Testing Ext Applications With Selenium
Written by on November 4th, 2008 in Uncategorized.
Darrell Meyer has written a detail article on testing Ext applications, both Ext JS and GXT versions:
Both Ext JS and Ext GWT applications can benefit from Selenium tests. In fact, with few exceptions, the tests created for one product should be interchangeable as both products produce the same DOM structure.
With GXT applications, GWT provides built in JUnit support. This provides a great way to test your application. However, these tests run only in host mode. Being able to test your compiled application in multiple browsers is important as some issues only appear within your compiled application.
In general, you create Selenium tests and then execute them in a variety of ways. This tutorial will demonstrate creating tests with Selenium IDE, a Firefox plugin, and creating tests within Java. Tests will be loaded and executed within the Selenium IDE, and Java JUnit tests will be executed using Selenium Remote Control.
Darrell walks through Selenium IDE and shows creating a test, and then Selenium Remote Control, which runs tests in the various browsers:
Selenium IDE provides a great way to create your tests and execute them in Firefox. Tests can only be run by manually opening Firefox and executing tests. What if you want to run you want to automate your tests and run them in other browsers? This is where Selenium Remote Control comes into play.
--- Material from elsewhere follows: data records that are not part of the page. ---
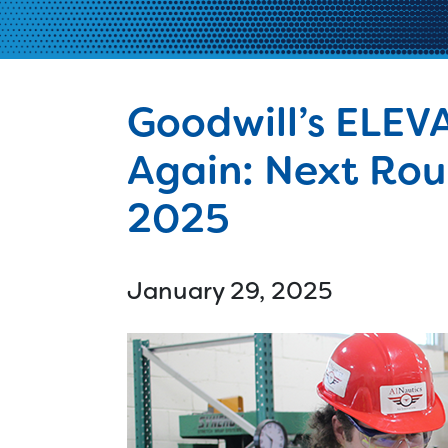
Ski
Cle
Tec
Goodwill’s ELEV
d
Again: Next Roun
2025
January 29, 2025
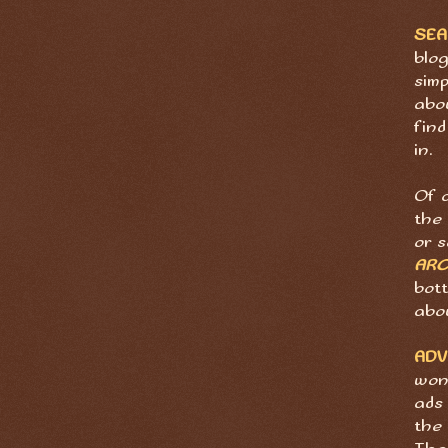
SE
blog
sim
abov
find
in.
Of 
the 
or 
ARC
bott
abo
ADV
wond
ads 
the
From the Selenium website: “Selenium Remote Control (RC) is a test tool that allows you to write automated web application UI tests in any programming language against any HTTP website using any mainstream JavaScript-enabled browser. Selenium RC comes in two parts. 1. A server which automatically launches and kills browsers, and acts as a HTTP proxy for web requests from them. 2. Client libraries for your favorite computer language.”